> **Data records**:
____

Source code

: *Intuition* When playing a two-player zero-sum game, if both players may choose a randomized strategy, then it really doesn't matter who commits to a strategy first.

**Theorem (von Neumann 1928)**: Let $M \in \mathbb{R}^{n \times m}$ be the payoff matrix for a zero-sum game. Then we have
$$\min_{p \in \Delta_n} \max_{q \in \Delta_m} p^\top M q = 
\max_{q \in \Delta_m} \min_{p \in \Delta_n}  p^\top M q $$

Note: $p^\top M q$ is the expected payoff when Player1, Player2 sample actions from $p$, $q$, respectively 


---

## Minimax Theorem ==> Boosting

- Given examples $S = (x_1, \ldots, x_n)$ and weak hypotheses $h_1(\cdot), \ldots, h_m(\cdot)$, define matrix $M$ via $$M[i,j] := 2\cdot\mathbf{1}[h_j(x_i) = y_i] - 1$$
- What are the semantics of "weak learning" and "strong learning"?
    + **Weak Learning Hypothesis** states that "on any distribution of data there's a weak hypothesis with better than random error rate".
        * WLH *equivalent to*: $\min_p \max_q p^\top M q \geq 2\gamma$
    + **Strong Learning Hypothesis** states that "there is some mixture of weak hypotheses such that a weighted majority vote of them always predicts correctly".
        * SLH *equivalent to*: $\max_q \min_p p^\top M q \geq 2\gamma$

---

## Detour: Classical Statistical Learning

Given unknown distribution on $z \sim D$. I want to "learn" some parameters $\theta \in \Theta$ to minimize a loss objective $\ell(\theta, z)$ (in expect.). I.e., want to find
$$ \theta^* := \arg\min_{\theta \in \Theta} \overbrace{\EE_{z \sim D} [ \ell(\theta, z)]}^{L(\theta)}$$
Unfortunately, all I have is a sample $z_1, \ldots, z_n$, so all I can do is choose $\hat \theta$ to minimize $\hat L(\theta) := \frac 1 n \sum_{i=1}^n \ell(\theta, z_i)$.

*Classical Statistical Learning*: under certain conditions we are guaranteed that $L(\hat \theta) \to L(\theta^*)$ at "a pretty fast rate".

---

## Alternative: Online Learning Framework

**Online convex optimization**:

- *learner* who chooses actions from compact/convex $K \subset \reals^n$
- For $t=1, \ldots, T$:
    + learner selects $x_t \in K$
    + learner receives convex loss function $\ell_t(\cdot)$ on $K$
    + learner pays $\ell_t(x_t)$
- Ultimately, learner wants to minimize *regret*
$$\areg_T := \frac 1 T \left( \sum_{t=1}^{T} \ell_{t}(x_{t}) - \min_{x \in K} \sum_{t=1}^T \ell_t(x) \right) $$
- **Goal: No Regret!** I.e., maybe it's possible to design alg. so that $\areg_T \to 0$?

____

> **AIM OF THE EXERCISE**:
Find the word "learner" in the entries. Copy each line that holds it.

> **SOLUTION FOR THIS EXERCISE**:
- *learner* who chooses actions from compact/convex $K \subset \reals^n$
    + learner selects $x_t \in K$
    + learner receives convex loss function $\ell_t(\cdot)$ on $K$
    + learner pays $\ell_t(x_t)$
- Ultimately, learner wants to minimize *regret*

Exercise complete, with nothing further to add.